**** DATA SUPPLIED ****

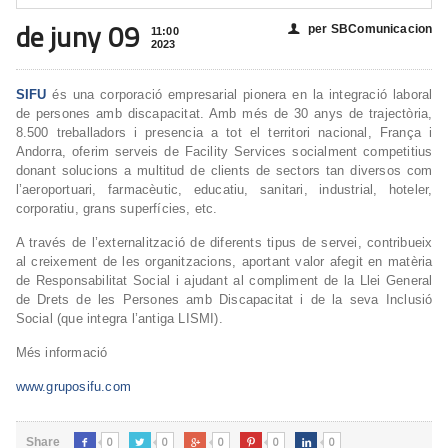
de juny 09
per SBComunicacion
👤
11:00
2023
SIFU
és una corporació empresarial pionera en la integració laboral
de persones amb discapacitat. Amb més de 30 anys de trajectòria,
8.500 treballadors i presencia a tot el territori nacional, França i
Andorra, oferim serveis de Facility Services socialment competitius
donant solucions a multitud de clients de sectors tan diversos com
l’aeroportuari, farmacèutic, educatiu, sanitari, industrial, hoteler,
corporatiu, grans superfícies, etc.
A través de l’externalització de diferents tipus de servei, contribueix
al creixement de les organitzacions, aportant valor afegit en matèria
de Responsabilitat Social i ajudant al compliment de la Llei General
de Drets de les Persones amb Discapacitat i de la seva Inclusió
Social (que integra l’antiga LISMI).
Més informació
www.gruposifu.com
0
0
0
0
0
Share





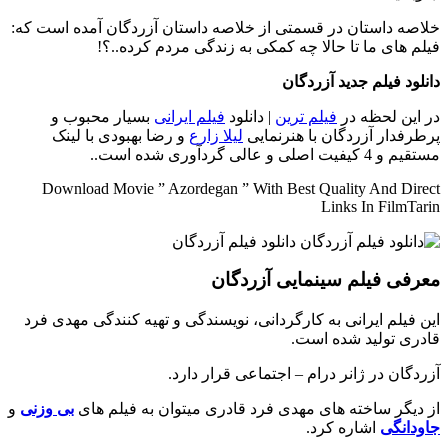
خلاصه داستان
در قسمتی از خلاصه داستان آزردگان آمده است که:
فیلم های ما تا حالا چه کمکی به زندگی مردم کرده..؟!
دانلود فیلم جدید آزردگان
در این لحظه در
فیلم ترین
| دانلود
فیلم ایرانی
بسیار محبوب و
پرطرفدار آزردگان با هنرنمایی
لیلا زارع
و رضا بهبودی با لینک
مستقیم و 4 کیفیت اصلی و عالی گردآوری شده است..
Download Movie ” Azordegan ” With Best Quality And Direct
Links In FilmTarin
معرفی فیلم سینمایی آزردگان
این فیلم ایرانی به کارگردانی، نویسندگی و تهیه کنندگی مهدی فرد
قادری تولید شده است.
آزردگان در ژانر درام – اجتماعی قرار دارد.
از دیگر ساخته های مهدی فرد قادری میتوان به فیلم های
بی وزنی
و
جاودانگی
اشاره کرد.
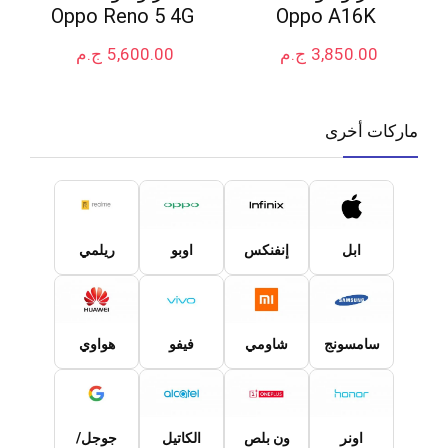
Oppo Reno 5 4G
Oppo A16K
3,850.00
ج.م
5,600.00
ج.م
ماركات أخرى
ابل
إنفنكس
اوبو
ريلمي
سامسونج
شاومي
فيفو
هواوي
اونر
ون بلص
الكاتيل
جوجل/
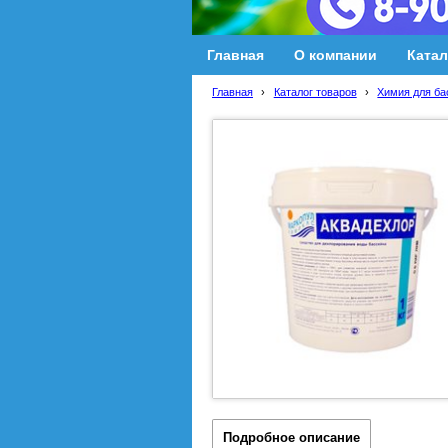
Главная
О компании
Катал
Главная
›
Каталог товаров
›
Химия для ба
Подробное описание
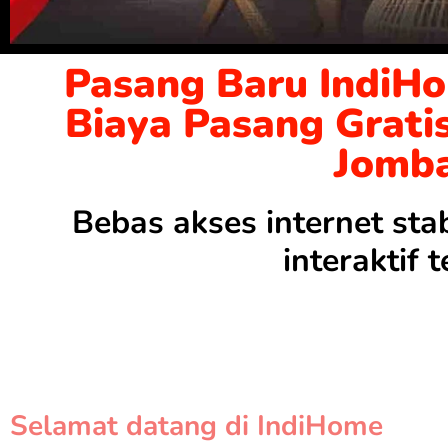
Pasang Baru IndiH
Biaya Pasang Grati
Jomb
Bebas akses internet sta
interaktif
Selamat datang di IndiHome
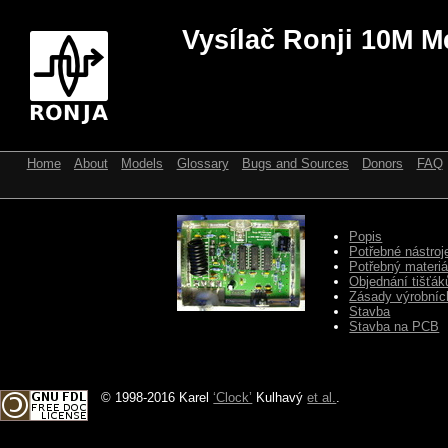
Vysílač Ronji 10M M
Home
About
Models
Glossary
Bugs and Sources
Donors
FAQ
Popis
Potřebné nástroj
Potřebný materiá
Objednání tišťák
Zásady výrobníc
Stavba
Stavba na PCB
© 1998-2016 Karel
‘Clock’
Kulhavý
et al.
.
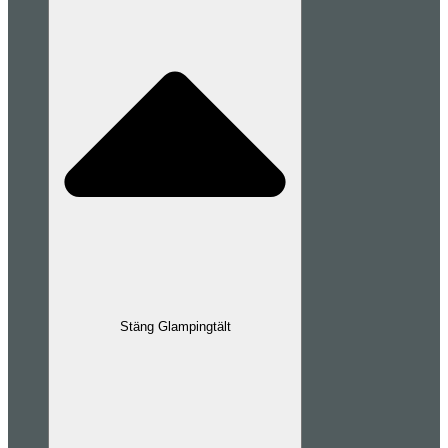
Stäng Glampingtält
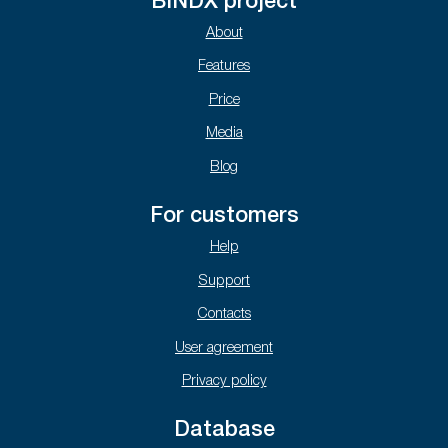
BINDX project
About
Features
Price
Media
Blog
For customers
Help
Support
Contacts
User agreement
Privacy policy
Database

****

## YOUR TASK
Can you print every line of text from the records above unchanged, leaving the pictures out?

## ANSWER FOR THIS EXERCISE
de juny 09
per SBComunicacion
👤
11:00
2023
SIFU
és una corporació empresarial pionera en la integració laboral
de persones amb discapacitat. Amb més de 30 anys de trajectòria,
8.500 treballadors i presencia a tot el territori nacional, França i
Andorra, oferim serveis de Facility Services socialment competitius
donant solucions a multitud de clients de sectors tan diversos com
l’aeroportuari, farmacèutic, educatiu, sanitari, industrial, hoteler,
corporatiu, grans superfícies, etc.
A través de l’externalització de diferents tipus de servei, contribueix
al creixement de les organitzacions, aportant valor afegit en matèria
de Responsabilitat Social i ajudant al compliment de la Llei General
de Drets de les Persones amb Discapacitat i de la seva Inclusió
Social (que integra l’antiga LISMI).
Més informació
www.gruposifu.com
0
0
0
0
0
Share





خلاصه داستان
در قسمتی از خلاصه داستان آزردگان آمده است که:
فیلم های ما تا حالا چه کمکی به زندگی مردم کرده..؟!
دانلود فیلم جدید آزردگان
در این لحظه در
فیلم ترین
| دانلود
فیلم ایرانی
بسیار محبوب و
پرطرفدار آزردگان با هنرنمایی
لیلا زارع
و رضا بهبودی با لینک
مستقیم و 4 کیفیت اصلی و عالی گردآوری شده است..
Download Movie ” Azordegan ” With Best Quality And Direct
Links In FilmTarin
معرفی فیلم سینمایی آزردگان
این فیلم ایرانی به کارگردانی، نویسندگی و تهیه کنندگی مهدی فرد
قادری تولید شده است.
آزردگان در ژانر درام – اجتماعی قرار دارد.
از دیگر ساخته های مهدی فرد قادری میتوان به فیلم های
بی وزنی
و
جاودانگی
اشاره کرد.
Oppo Reno 5 4G
Oppo A16K
3,850.00
ج.م
5,600.00
ج.م
ماركات أخرى
ابل
إنفنكس
اوبو
ريلمي
سامسونج
شاومي
فيفو
هواوي
اونر
ون بلص
الكاتيل
جوجل/
Главная
О компании
Катал
Главная
›
Каталог товаров
›
Химия для ба
Подробное описание
Pasang Baru IndiH
Biaya Pasang Grati
Jomb
Bebas akses internet sta
interaktif
Selamat datang di IndiHome
Vysílač Ronji 10M M
Home
About
Models
Glossary
Bugs and Sources
Donors
FAQ
Popis
Potřebné nástroj
Potřebný materiá
Objednání tišťák
Zásady výrobníc
Stavba
Stavba na PCB
© 1998-2016 Karel
‘Clock’
Kulhavý
et al.
.
Stäng Glampingtält
BINDX project
About
Features
Price
Media
Blog
For customers
Help
Support
Contacts
User agreement
Privacy policy
Database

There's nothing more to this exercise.